Por Eduardo Coral Viegas*
O Direito Ambiental é o segmento especial da Ciência Jurídica para a garantia dos direitos e deveres ligados à sustentabilidade. Ele começou a ganhar forma durante a Conferência das Nações Unidas sobre o Ambiente, em Estocolmo, em 1972.
A Declaração de Estocolmo delineou 26 princípios ambientais, inaugurando os contornos do que seria o Direito Ambiental internacional, incluindo conceitos como o desenvolvimento sustentável e a responsabilidade internacional para a proteção ambiental.
O progresso no Direito Ambiental não parou aí. Em 1987, a Comissão Mundial sobre Meio Ambiente e Desenvolvimento das Nações Unidas, conhecida como Comissão Brundtland, divulgou o relatório “Nosso Futuro Comum”. Nele, o termo “desenvolvimento sustentável” foi popularizado, definido como o desenvolvimento que atende às necessidades do presente sem comprometer a capacidade das gerações futuras de atenderem às suas próprias necessidades.
No livro “Gestão da água e princípios ambientais” defendo que “O desenvolvimento sustentável enquadra-se, numa tentativa classificatória, como sobreprincípio. Essa constatação evidencia que a sustentabilidade encontra espaço de destaque no sistema ambiental. No conflito concreto de princípios, um cede em face do outro a partir do critério de ponderação. Já o desenvolvimento sustentável não segue nesse caminho; a ponderação dá-se entre suas estruturas internas, ora privilegiando-se mais a proteção ambiental, ora mais os aspectos econômico e social. O plano ideal é o equilíbrio entre as dimensões ambiental, econômica e social.”
No Brasil, o Direito Ambiental começou a desenvolver-se significativamente com a Lei nº 6.938/81, conhecida como Lei da Política Nacional do Meio Ambiente. Esta norma foi o primeiro esforço legislativo brasileiro para estabelecer um conjunto abrangente de princípios e instrumentos para a gestão ambiental, introduzindo conceitos como a avaliação de impacto ambiental, licenciamento ambiental e o princípio do poluidor-pagador. Também inovou ao prever a responsabilidade objetiva pelo dano ambiental.
Essa legislação foi complementada e reforçada pela CF/88, que inseriu, pela primeira vez em uma Carta Magna, um capítulo destinado à defesa do meio ambiente natural (art. 225), paralelamente à previsão de proteção do patrimônio cultural no art. 216.
O Direito Ambiental emergiu como uma resposta necessária aos desafios colocados pela Revolução Industrial, um período caracterizado por um crescimento acelerado que deu pouco peso às consequências ambientais. Esses impactos, por sua vez, desencadearam um desequilíbrio ambiental sem precedentes, cujas repercussões são sentidas cada vez mais na atualidade.
Em meio a essa dinâmica, surge a responsabilidade intergeracional. Este conceito sustenta que temos o dever de preservar o meio ambiente e seus recursos naturais para a presente e as futuras gerações. Tal responsabilidade foi assumida por profissionais que dedicaram suas vidas à proteção do meio ambiente.

- _Informações fornecidas_:
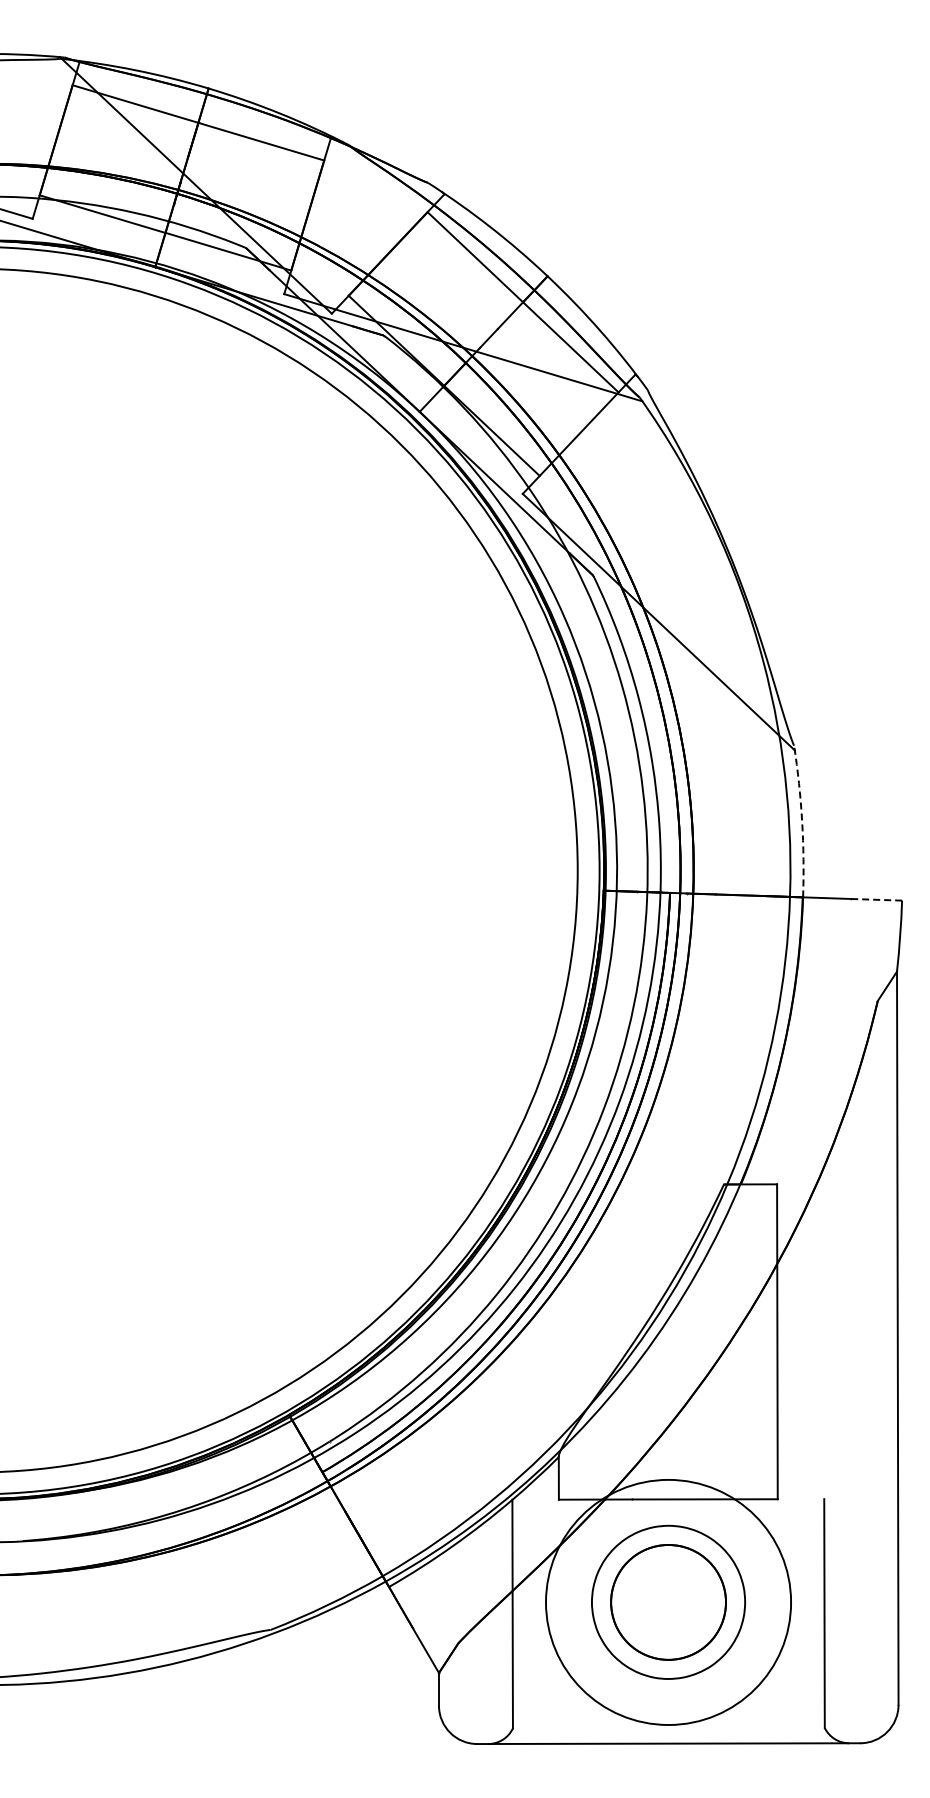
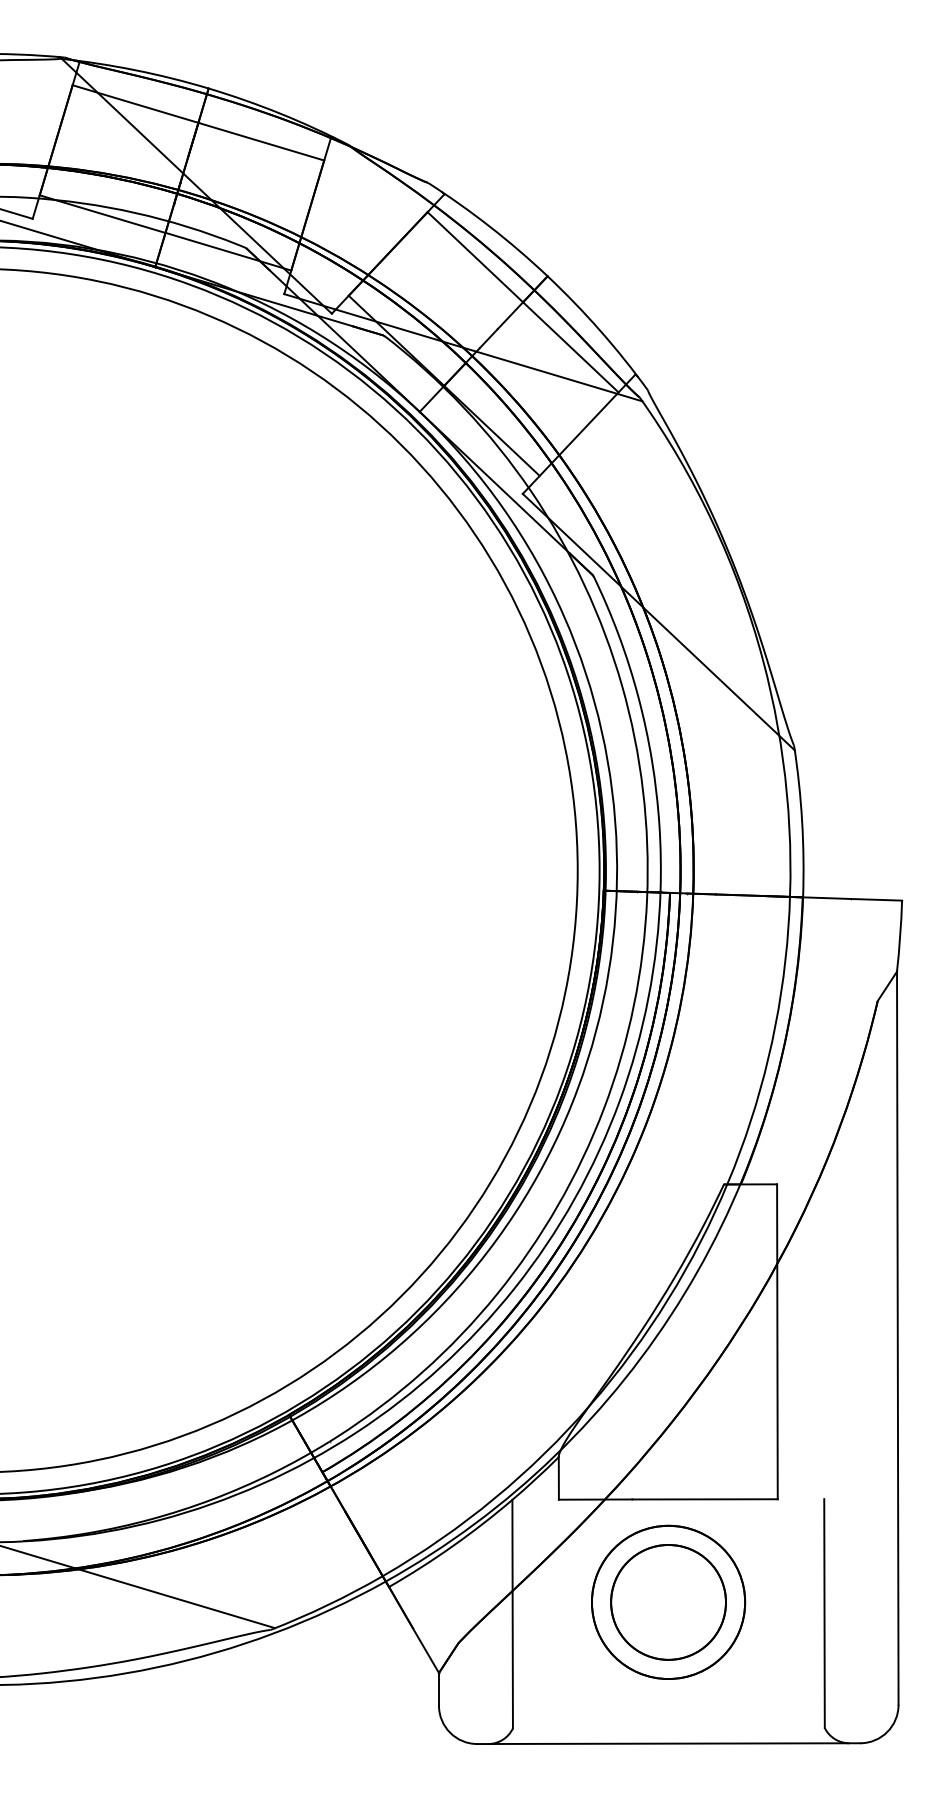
arc at (802, 821): dashed -> solid
line at (876, 899): dashed -> solid
line at (138, 1587): none -> present
circle at (668, 1601) diameter: 245 px -> 153 px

- _Tarefas escritas_:
A) Responda, com base no texto sobre Direito Ambiental:
(i) Quantos princípios ambientais a Declaração de Estocolmo delineou?
(ii) Como é conhecida a Comissão Mundial sobre Meio Ambiente e Desenvolvimento das Nações Unidas?
(iii) Qual artigo da CF/88 trata da defesa do meio ambiente natural?
B) Copie do texto sobre Direito Ambiental o trecho entre "A Declaração de" e "suas próprias necessidades.", inclusive.

- _Lista de respostas_:
A)
(i) 26 princípios.
(ii) Comissão Brundtland.
(iii) O art. 225.

B)
A Declaração de Estocolmo delineou 26 princípios ambientais, inaugurando os contornos do que seria o Direito Ambiental internacional, incluindo conceitos como o desenvolvimento sustentável e a responsabilidade internacional para a proteção ambiental.
O progresso no Direito Ambiental não parou aí. Em 1987, a Comissão Mundial sobre Meio Ambiente e Desenvolvimento das Nações Unidas, conhecida como Comissão Brundtland, divulgou o relatório “Nosso Futuro Comum”. Nele, o termo “desenvolvimento sustentável” foi popularizado, definido como o desenvolvimento que atende às necessidades do presente sem comprometer a capacidade das gerações futuras de atenderem às suas próprias necessidades.